→ **SHORT EXERCISE**:
Give everything from the line containing "Page size: 1500x844." down to the line containing "picture [612, 990, 1521, 1506]" again, renaming "layout element" as "page element" throughout and leaving all else unchanged.

⁂

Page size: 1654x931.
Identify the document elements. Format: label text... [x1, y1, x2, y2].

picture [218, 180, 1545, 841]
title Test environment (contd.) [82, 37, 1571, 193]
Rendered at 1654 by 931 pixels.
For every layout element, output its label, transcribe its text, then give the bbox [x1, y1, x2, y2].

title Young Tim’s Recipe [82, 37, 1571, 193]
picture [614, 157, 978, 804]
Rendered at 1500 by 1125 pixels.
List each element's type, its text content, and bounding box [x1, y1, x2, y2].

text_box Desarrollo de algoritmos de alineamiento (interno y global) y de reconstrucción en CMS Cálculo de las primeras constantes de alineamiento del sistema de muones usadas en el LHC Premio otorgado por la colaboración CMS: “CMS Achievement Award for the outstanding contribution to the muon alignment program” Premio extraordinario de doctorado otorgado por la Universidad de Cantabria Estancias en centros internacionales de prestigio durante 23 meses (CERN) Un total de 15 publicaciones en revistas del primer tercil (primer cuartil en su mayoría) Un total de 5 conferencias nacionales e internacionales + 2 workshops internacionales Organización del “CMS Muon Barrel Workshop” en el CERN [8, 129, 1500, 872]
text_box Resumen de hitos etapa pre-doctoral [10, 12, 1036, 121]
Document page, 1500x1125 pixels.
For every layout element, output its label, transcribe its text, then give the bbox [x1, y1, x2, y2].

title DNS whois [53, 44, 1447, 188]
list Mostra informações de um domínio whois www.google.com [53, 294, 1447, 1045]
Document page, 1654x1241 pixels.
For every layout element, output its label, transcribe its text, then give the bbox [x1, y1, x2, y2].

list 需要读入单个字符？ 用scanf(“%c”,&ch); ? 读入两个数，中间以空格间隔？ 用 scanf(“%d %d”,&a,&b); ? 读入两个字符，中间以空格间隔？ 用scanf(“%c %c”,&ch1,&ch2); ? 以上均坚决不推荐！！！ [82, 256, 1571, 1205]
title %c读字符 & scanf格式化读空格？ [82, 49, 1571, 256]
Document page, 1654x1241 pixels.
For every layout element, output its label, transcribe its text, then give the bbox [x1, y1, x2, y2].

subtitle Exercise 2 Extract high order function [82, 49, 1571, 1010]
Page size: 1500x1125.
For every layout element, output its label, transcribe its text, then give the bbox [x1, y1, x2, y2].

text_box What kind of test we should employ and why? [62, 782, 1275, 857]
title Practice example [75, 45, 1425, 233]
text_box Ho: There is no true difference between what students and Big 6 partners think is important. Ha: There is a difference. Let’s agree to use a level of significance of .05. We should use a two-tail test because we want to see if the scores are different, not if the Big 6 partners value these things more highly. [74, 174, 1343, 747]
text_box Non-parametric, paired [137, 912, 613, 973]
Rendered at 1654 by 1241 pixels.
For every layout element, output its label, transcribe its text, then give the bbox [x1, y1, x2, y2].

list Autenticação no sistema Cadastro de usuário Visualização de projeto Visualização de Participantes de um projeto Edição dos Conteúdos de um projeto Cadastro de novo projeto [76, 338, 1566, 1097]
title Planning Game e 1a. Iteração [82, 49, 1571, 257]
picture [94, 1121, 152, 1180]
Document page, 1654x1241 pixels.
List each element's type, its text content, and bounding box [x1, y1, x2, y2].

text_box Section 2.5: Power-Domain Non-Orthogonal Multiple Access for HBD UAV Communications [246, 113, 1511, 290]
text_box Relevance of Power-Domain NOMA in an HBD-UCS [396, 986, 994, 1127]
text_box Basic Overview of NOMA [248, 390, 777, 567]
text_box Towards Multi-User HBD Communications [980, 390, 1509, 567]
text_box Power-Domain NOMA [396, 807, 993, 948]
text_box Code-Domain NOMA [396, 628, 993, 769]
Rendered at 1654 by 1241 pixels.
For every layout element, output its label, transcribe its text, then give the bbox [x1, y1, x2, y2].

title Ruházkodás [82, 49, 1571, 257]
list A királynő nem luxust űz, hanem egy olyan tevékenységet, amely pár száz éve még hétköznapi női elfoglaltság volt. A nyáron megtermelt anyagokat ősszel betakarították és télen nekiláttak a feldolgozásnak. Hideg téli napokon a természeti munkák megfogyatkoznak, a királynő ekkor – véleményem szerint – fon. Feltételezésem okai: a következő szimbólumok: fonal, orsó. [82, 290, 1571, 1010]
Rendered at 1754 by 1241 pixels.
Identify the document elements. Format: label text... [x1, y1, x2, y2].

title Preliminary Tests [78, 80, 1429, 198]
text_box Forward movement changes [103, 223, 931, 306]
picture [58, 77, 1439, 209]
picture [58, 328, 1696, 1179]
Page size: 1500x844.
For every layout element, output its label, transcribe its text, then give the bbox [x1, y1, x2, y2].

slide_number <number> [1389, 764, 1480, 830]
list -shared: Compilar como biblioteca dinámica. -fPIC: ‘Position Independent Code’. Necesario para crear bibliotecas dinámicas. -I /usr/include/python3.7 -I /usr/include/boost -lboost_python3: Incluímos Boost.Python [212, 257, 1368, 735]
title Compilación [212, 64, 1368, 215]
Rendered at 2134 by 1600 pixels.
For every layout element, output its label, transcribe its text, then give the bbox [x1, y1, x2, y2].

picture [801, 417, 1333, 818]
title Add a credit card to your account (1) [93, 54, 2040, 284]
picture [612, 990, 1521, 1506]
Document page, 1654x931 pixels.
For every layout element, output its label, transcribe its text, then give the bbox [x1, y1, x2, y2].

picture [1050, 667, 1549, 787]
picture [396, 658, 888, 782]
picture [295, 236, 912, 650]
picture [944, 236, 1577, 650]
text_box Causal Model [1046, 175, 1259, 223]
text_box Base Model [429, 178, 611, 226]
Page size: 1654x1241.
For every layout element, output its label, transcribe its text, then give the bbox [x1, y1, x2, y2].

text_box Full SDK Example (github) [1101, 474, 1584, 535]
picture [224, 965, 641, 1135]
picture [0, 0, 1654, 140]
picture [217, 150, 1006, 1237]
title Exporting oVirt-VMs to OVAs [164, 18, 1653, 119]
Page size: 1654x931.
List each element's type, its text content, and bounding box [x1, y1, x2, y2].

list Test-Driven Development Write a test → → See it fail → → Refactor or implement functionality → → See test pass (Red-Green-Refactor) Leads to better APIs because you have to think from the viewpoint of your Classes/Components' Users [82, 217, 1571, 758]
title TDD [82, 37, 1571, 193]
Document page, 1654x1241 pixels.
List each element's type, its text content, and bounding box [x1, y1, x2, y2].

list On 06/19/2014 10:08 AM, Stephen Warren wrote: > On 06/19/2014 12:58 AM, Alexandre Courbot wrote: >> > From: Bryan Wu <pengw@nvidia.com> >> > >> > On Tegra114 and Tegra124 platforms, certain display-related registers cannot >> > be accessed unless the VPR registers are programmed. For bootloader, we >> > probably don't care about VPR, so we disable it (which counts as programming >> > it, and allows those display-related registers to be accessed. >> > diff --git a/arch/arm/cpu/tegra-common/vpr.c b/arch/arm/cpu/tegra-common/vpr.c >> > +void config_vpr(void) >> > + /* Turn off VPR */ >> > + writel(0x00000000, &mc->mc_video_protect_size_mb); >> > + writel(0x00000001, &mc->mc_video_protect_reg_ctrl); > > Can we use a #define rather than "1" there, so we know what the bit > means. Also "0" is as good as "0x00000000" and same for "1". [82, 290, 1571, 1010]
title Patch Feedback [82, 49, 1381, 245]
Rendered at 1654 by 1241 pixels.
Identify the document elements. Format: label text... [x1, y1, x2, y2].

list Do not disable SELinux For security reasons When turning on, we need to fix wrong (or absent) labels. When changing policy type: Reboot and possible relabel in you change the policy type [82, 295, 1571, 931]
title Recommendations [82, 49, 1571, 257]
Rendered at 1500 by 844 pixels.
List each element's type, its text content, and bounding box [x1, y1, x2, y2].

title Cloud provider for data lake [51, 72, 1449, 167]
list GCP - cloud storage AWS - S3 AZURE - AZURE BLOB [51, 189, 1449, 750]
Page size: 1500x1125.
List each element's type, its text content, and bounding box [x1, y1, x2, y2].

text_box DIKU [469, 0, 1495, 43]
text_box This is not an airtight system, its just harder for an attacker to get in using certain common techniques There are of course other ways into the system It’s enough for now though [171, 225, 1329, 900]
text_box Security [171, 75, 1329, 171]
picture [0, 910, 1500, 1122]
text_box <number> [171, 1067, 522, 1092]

⁂

→ **EXERCISE OUTPUT**:
Page size: 1500x844.
For every page element, output its label, transcribe its text, then give the bbox [x1, y1, x2, y2].

slide_number <number> [1389, 764, 1480, 830]
list -shared: Compilar como biblioteca dinámica. -fPIC: ‘Position Independent Code’. Necesario para crear bibliotecas dinámicas. -I /usr/include/python3.7 -I /usr/include/boost -lboost_python3: Incluímos Boost.Python [212, 257, 1368, 735]
title Compilación [212, 64, 1368, 215]
Rendered at 2134 by 1600 pixels.
For every page element, output its label, transcribe its text, then give the bbox [x1, y1, x2, y2].

picture [801, 417, 1333, 818]
title Add a credit card to your account (1) [93, 54, 2040, 284]
picture [612, 990, 1521, 1506]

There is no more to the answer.